From 2017 and found via Tom Stuart’s weeknotes, some brilliant and beautiful writing advice from George Saunders, author of Lincoln in the Bardo.
“How, then, to proceed? My method is: I imagine a meter mounted in my forehead, with ‘P’ on this side (‘Positive’) and ‘N’ on this side (‘Negative’). I try to read what I’ve written uninflectedly, the way a first-time reader might (‘without hope and without despair’). Where’s the needle? Accept the result without whining. Then edit, so as to move the needle into the ‘P’ zone. Enact a repetitive, obsessive, iterative application of preference: watch the needle, adjust the prose, watch the needle, adjust the prose (rinse, lather, repeat), through (sometimes) hundreds of drafts. Like a cruise ship slowly turning, the story will start to alter course via those thousands of incremental adjustments.

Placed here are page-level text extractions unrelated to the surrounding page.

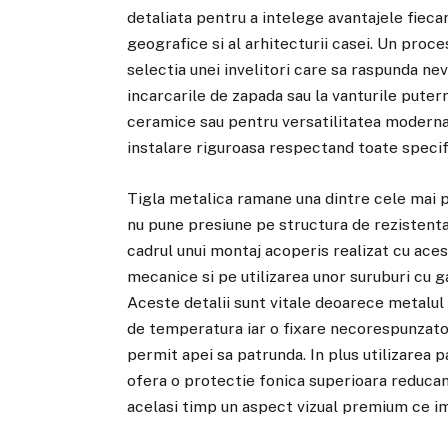
detaliata pentru a intelege avantajele fiecar
geografice si al arhitecturii casei. Un proc
selectia unei invelitori care sa raspunda nev
incarcarile de zapada sau la vanturile putern
ceramice sau pentru versatilitatea moderna
instalare riguroasa respectand toate specifi
Tigla metalica ramane una dintre cele mai p
nu pune presiune pe structura de rezistenta a 
cadrul unui montaj acoperis realizat cu ace
mecanice si pe utilizarea unor suruburi cu ga
Aceste detalii sunt vitale deoarece metalul 
de temperatura iar o fixare necorespunzatoa
permit apei sa patrunda. In plus utilizarea 
ofera o protectie fonica superioara reducan
acelasi timp un aspect vizual premium ce im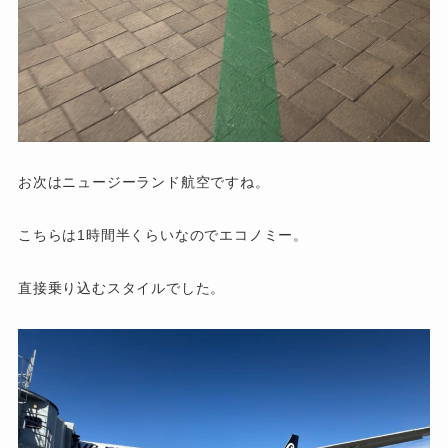
お次はニュージーランド航空ですね。
こちらは1時間半くらいなのでエコノミー。
直接乗り込むスタイルでした。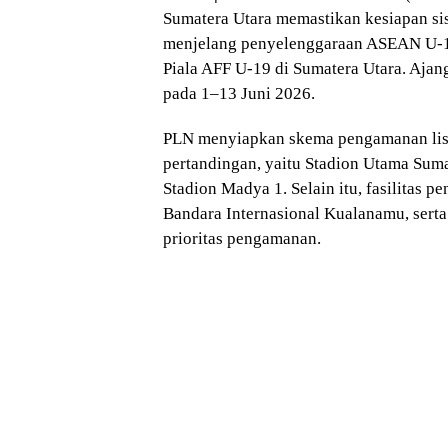
Sumatera Utara memastikan kesiapan sis
menjelang penyelenggaraan ASEAN U-1
Piala AFF U-19 di Sumatera Utara. Ajan
pada 1–13 Juni 2026.
PLN menyiapkan skema pengamanan listr
pertandingan, yaitu Stadion Utama Suma
Stadion Madya 1. Selain itu, fasilitas p
Bandara Internasional Kualanamu, serta
prioritas pengamanan.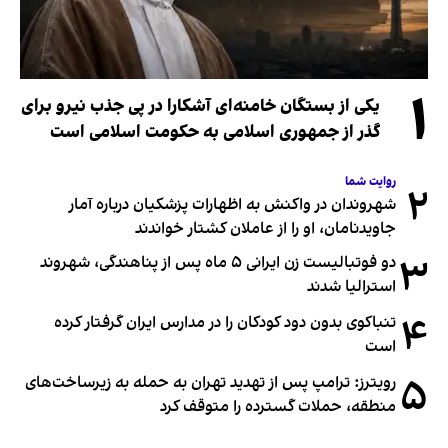
۱
یکی از بستگان خامنه‌ای آشکارا در پی جذب نیرو برای
گذر از جمهوری اسلامی به حکومت اسلامی است
روایت شما
۲
شهروندان در واکنش به اظهارات پزشکیان درباره آمار
جاویدنامان، او را از عاملان کشتار خواندند
۳
دو فوتبالیست زن ایرانی ۵ ماه پس از پناهندگی، شهروند
استرالیا شدند
۴
تنباکوی بدون دود کودکان را در مدارس ایران گرفتار کرده
است
۵
رویترز: ترامپ پس از تهدید تهران به حمله به زیرساخت‌های
منطقه، حملات گسترده را متوقف کرد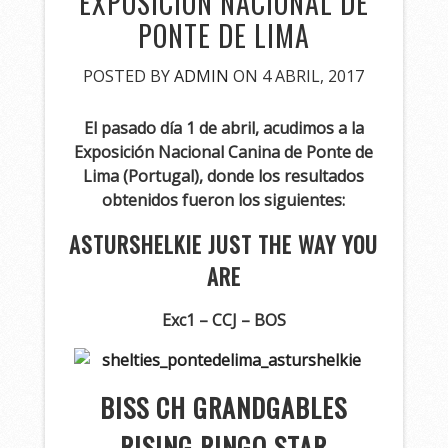
EXPOSICIÓN NACIONAL DE
PONTE DE LIMA
POSTED BY
ADMIN
ON 4 ABRIL, 2017
El pasado día 1 de abril, acudimos a la
Exposición Nacional Canina de Ponte de
Lima (Portugal), donde los resultados
obtenidos fueron los siguientes:
ASTURSHELKIE JUST THE WAY YOU
ARE
Exc1 – CCJ – BOS
BISS CH GRANDGABLES
RISING RINGO STAR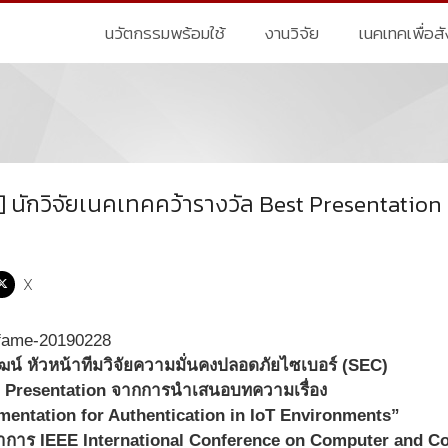
นวัตกรรมพร้อมใช้
งานวิจัย
เนคเทคเพื่อส
] นักวิจัยเนคเทคคว้ารางวัล Best Presentation
X
ัฒน์ หัวหน้าทีมวิจัยความมั่นคงปลอดภัยไซเบอร์ (SEC)
st Presentation จากการนำเสนอบทความเรื่อง
mentation for Authentication in IoT Environments”
าการ IEEE International Conference on Computer and 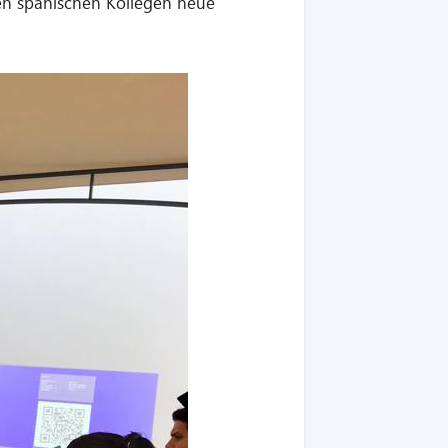
n spanischen Kollegen neue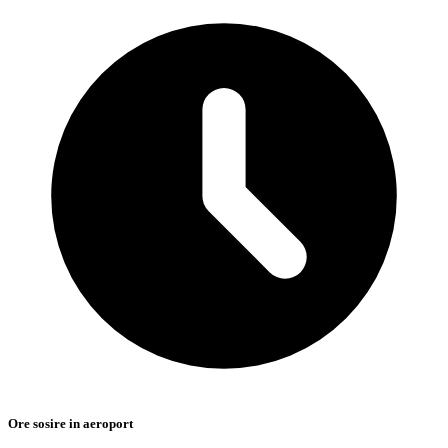
Ore sosire in aeroport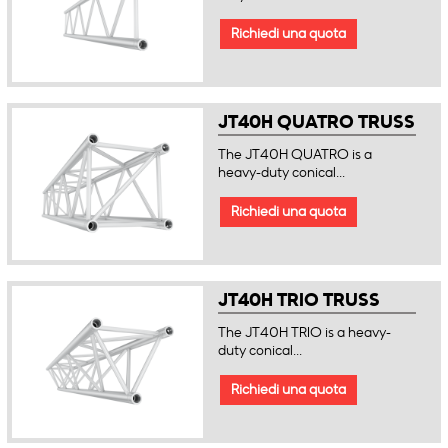
Richiedi una quota
JT40H QUATRO TRUSS
The JT40H QUATRO is a
heavy-duty conical...
Richiedi una quota
JT40H TRIO TRUSS
The JT40H TRIO is a heavy-
duty conical...
Richiedi una quota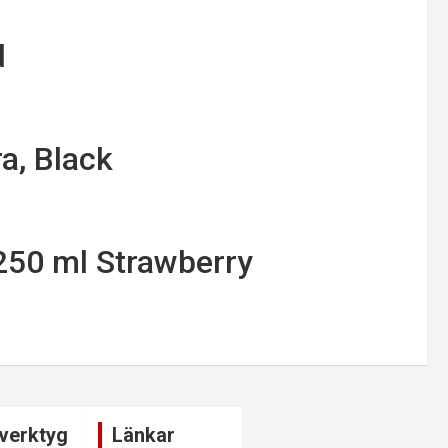
d
a, Black
250 ml Strawberry
verktyg
Länkar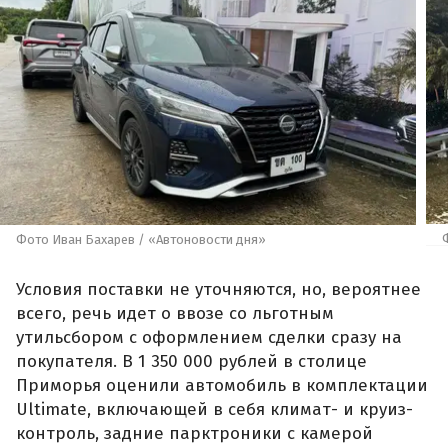
Фото Иван Бахарев / «Автоновости дня»
Условия поставки не уточняются, но, вероятнее
всего, речь идет о ввозе со льготным
утильсбором с оформлением сделки сразу на
покупателя. В 1 350 000 рублей в столице
Приморья оценили автомобиль в комплектации
Ultimate, включающей в себя климат- и круиз-
контроль, задние парктроники с камерой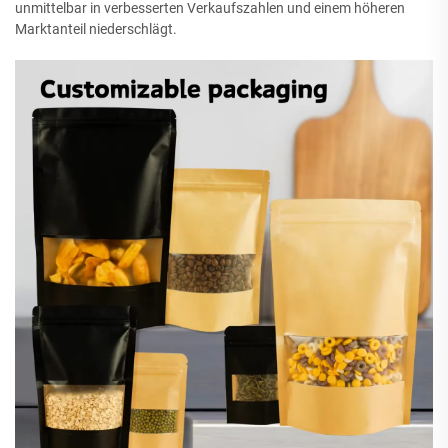
unmittelbar in verbesserten Verkaufszahlen und einem höheren
Marktanteil niederschlägt.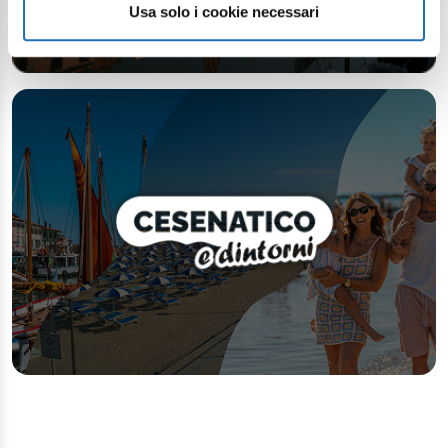
Usa solo i cookie necessari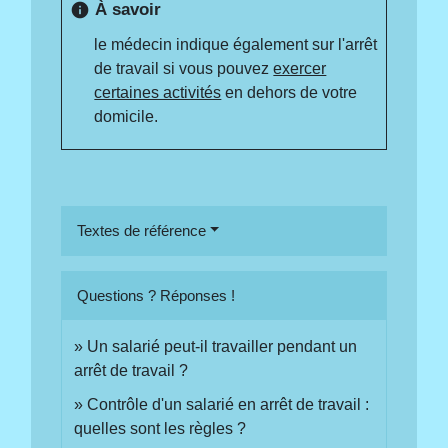
À savoir
info
le médecin indique également sur l'arrêt
de travail si vous pouvez
exercer
certaines activités
en dehors de votre
domicile.
Textes de référence
Questions ? Réponses !
Un salarié peut-il travailler pendant un
arrêt de travail ?
Contrôle d'un salarié en arrêt de travail :
quelles sont les règles ?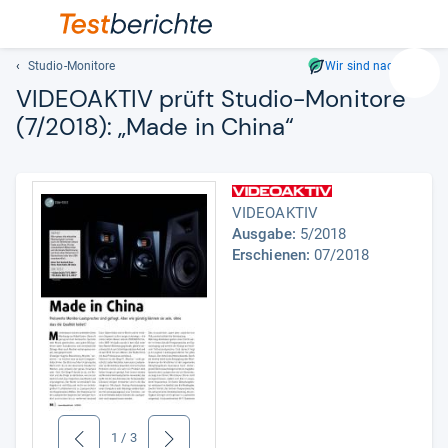
Studio-Monitore
Wir sind nachhaltig
Suc
VIDEOAK­TIV prüft Stu­dio-​Moni­tore
Geben
(7/2018): „Made in China“
Sie
mindest
drei
Zeichen
VIDEOAKTIV
ein.
Ausgabe:
5/2018
Vorschl
Erschienen:
07/2018
erschei
automat
und
lassen
sich
mit
den
Pfeiltas
auswähl
1
/
3
zurück
weiter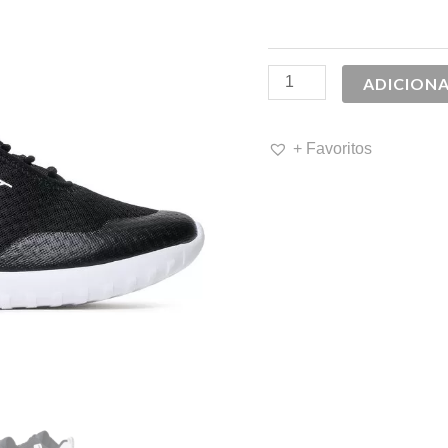
99,90 €.
5
ADICION
+ Favoritos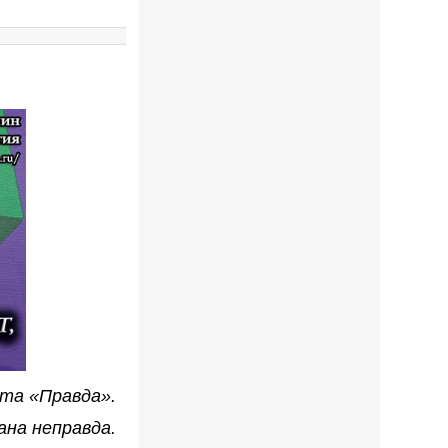
та «Правда».
ана неправда.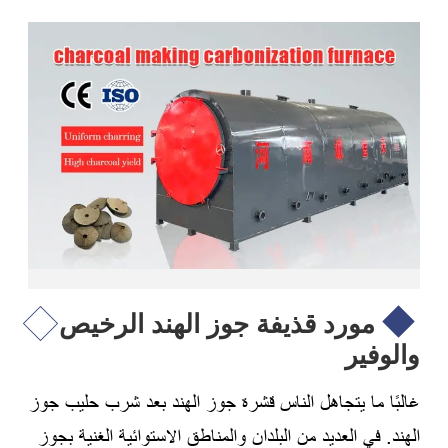
مورد قذيفة جوز الهند الرخيص
والوفير
غالبًا ما يتجاهل الناس قشرة جوز الهند بعد شرب حليب جوز
الهند. في العديد من البلدان والمناطق الاستوائية الغنية بجوز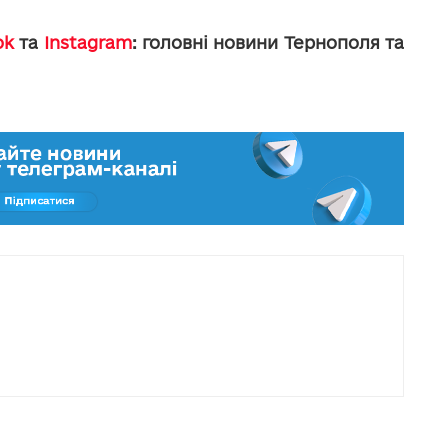
ok
та
Instagram
: головні новини Тернополя та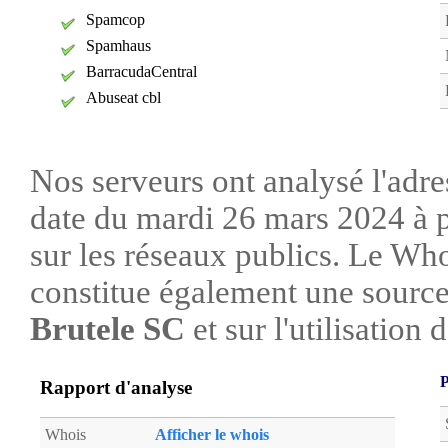
Spamcop
Spamhaus
BarracudaCentral
Abuseat cbl
Nos serveurs ont analysé l'adre
date du mardi 26 mars 2024 à p
sur les réseaux publics. Le W
constitue également une source 
Brutele SC
et sur l'utilisation 
P
Rapport d'analyse
Whois
Afficher le whois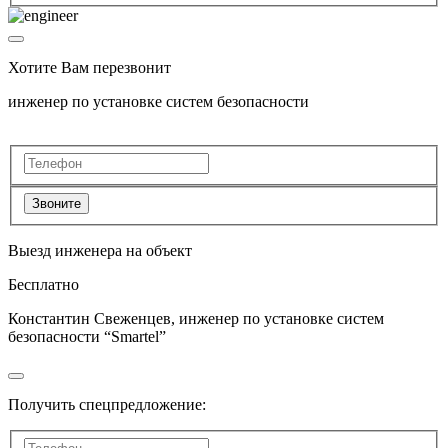
Хотите Вам перезвонит
инженер по установке систем безопасности
Звоните
Выезд инженера на объект
Бесплатно
Константин Свеженцев, инженер по установке систем
безопасности “Smartel”
Получить спецпредложение: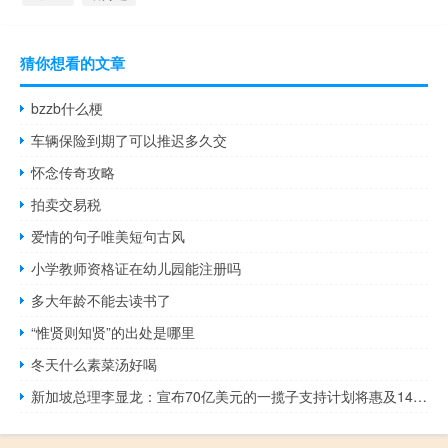
猜你想看的文章
bzzb什么梗
车辆保险到期了可以推迟多久交
怀念传奇攻略
拍卖交易税
爱情的句子唯美短句古风
小学教师资格证在幼儿园能注册吗
多大年龄不能去读书了
“惟贤则知贤”的出处是哪里
冬天什么素菜汤好喝
新加坡总理李显龙：宣布70亿美元的一揽子支持计划将惠及140万新加坡人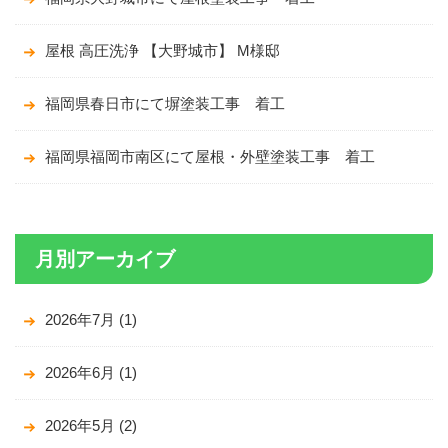
屋根 高圧洗浄 【大野城市】 M様邸
福岡県春日市にて塀塗装工事 着工
福岡県福岡市南区にて屋根・外壁塗装工事 着工
月別アーカイブ
2026年7月
(1)
2026年6月
(1)
2026年5月
(2)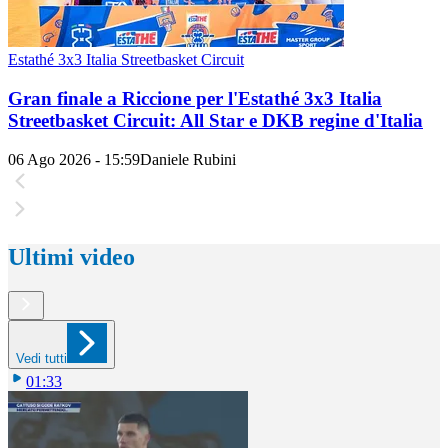
Estathé 3x3 Italia Streetbasket Circuit
Gran finale a Riccione per l'Estathé 3x3 Italia
Streetbasket Circuit: All Star e DKB regine d'Italia
06 Ago 2026 - 15:59
Daniele Rubini
Ultimi video
Vedi tutti
01:33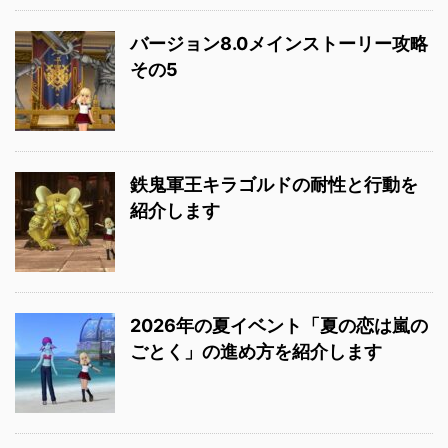
バージョン8.0メインストーリー攻略
その5
鉄鬼軍王キラゴルドの耐性と行動を
紹介します
2026年の夏イベント「夏の恋は嵐の
ごとく」の進め方を紹介します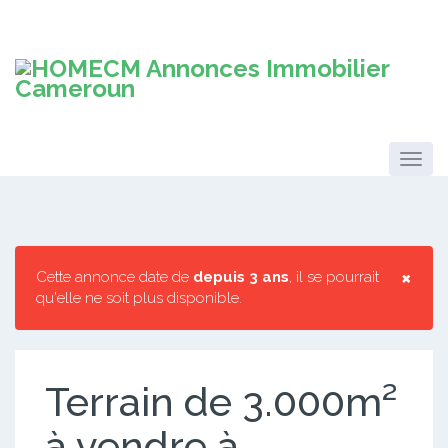
×
Cette annonce date de
depuis 3 ans
, il se pourrait
qu'elle ne soit plus disponible.
Terrain de 3.000m²
à vendre à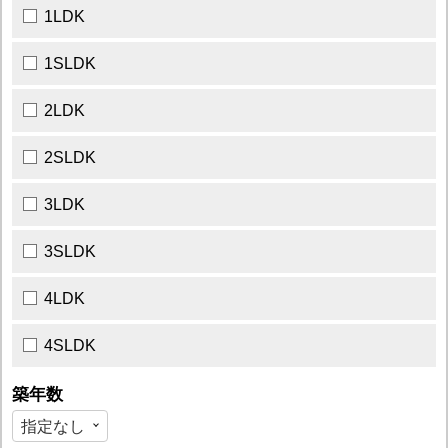
1LDK
1SLDK
2LDK
2SLDK
3LDK
3SLDK
4LDK
4SLDK
築年数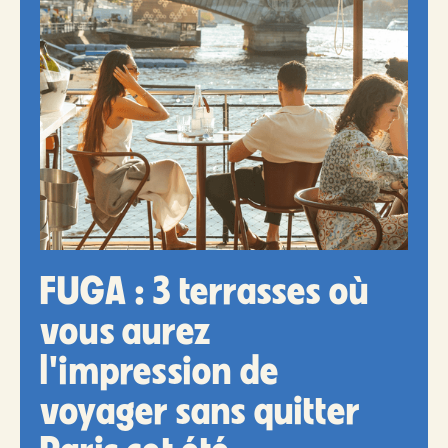
FUGA : 3 terrasses où
vous aurez
l'impression de
voyager sans quitter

“The artist, in this model, is like the optometrist, always asking: Is it better like this? Or like this?
“The interesting thing, in my experience, is that the result of this laborious and slightly obsessive process is a story that is better than I am in ‘real life’ – funnier, kinder, less full of crap, more empathetic, with a clearer sense of virtue, both wiser and more entertaining.
“And what a pleasure that is; to be, on the page, less of a dope than usual.”